Echocardiography is a noninvasive and cost-effective modality that can be used to determine the severity of APE at presentation, and to search systematically for CTEPH in patients diagnosed with APE [
18]. In most patients with CTEPH, the disease is observed within 24 months after APE [
3], whereas current European guidelines recommend shorter-term follow-up echocardiography only in patients with high-risk APE [
4]. A symptom-based approach after APE might not be the most appropriate management, because the diagnosis of CTEPH could be missed in asymptomatic patients, with potentially serious consequences. Therefore, an extension of the follow-up period for echocardiography or exercise echocardiography in patients who have a high risk of developing CTEPH could be helpful. Apart from the significance of echocardiography in the diagnosis of CTEPH, the findings of this study suggest that echocardiographic parameters that assess RV function and morphology could be used as clinical markers for developing CTEPH. Various echocardiographic parameters were found to be significant risk factors for developing CTEPH on univariate analysis. Even after multivariate analysis, RVSP continued to remain a significant risk factor. ROC analysis of RVSP for developing CTEPH showed a high AUC, and patients with an initial RVSP above 74.5 mmHg had a higher chance of developing CTEPH. Another study reported that elevated pulmonary artery pressure in an APE is correlated with the development of persistent PH in the late period [
14]. Persistent PH is related with RV dysfunction, and patients with CTEPH and RV dysfunction have a poorer clinical outcome than any other subgroup [
19]. Therefore, we suggest that RVSP might be viewed as an important and valuable risk factor among the various echocardiographic parameters at presentation.
High-risk APE may lead patients and physicians to be more cautious in the management of the condition. However, patients with intermediate-risk APE and initial RVSP above 74.5 mmHg should be managed with proper anticoagulation therapy and closely monitored, even after discharge from hospital. Regular follow-up echocardiography and a symptom-related diagnostic modality might be helpful in arriving at the diagnosis of CTEPH earlier in these patients.

§ **Provided data**:
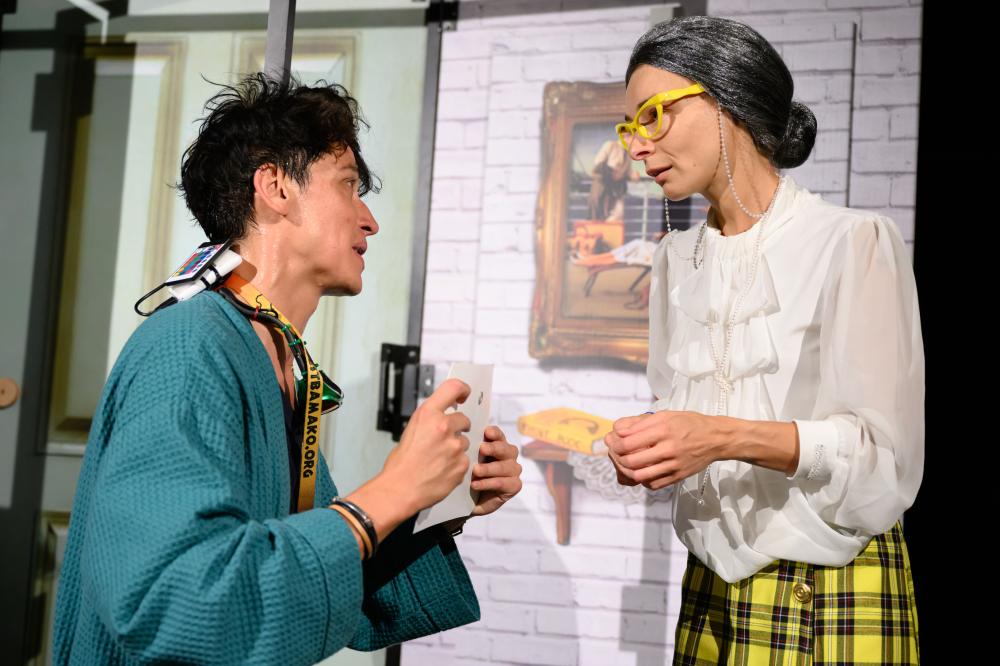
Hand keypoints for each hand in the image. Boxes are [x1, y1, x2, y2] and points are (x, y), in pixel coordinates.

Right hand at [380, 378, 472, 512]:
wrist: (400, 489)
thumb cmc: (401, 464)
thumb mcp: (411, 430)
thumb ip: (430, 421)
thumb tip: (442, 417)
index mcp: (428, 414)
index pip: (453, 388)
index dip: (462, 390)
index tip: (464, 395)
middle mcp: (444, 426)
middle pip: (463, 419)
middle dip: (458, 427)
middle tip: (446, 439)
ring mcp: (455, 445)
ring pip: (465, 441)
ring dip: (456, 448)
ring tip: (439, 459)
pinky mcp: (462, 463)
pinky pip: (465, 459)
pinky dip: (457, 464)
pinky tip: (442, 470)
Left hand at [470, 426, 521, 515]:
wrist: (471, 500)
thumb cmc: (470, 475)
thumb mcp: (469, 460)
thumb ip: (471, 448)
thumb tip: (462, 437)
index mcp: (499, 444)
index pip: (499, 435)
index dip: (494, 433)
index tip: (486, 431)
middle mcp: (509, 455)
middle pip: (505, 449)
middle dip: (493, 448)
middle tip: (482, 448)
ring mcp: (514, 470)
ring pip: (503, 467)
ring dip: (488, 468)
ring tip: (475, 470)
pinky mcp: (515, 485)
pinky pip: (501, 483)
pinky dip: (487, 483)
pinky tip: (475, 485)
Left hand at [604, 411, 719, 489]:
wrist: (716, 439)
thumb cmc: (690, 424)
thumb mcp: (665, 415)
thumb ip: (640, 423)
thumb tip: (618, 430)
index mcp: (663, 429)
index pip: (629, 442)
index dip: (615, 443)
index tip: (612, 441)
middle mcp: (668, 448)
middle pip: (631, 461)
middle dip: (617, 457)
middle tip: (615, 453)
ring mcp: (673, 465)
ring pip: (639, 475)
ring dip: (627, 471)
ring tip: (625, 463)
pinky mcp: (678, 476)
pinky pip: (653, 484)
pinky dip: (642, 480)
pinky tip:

§ **What the task asks**:
Continue the passage on echocardiographic risk markers for CTEPH from where it stops, not the rows.

§ **Task answer**:
The present findings are derived from retrospective observational analysis, which is subject to well-known limitations. The first is the potential for confounding by measured or unmeasured variables, which cannot be ruled out even after multivariate adjustment. Second, the diagnosis of CTEPH was based only on echocardiography and contrast-enhanced CT. In spite of advances in CT and magnetic resonance imaging, a radionuclide ventilation/perfusion scan to screen for CTEPH remains the preferred test and is recommended as the initial step in the diagnosis of CTEPH [
4]. Moreover, definite PH was confirmed using pulmonary artery catheterization rather than echocardiography only. However, echocardiography, which could be used to identify risk factors for developing CTEPH, might be useful to arrive at a diagnosis faster and less invasively; thereby, allowing the prediction of disease progression with a view to improving clinical outcomes. Finally, this was a small, single-center study. In particular, the patients with high-risk APE were few in number, which limited the study’s statistical power for predicting the development of CTEPH and the clinical outcomes related to therapeutic strategy.
In conclusion, a high incidence of CTEPH after APE was identified in our single-center, retrospective observational study. Initial echocardiography was a useful tool for evaluating RV impairment and identifying risk factors for the development of CTEPH. We suggest that regular and long-term echocardiographic follow-up might be helpful for the faster diagnosis and management of CTEPH in patients with intermediate-risk APE or elevated RVSP at presentation.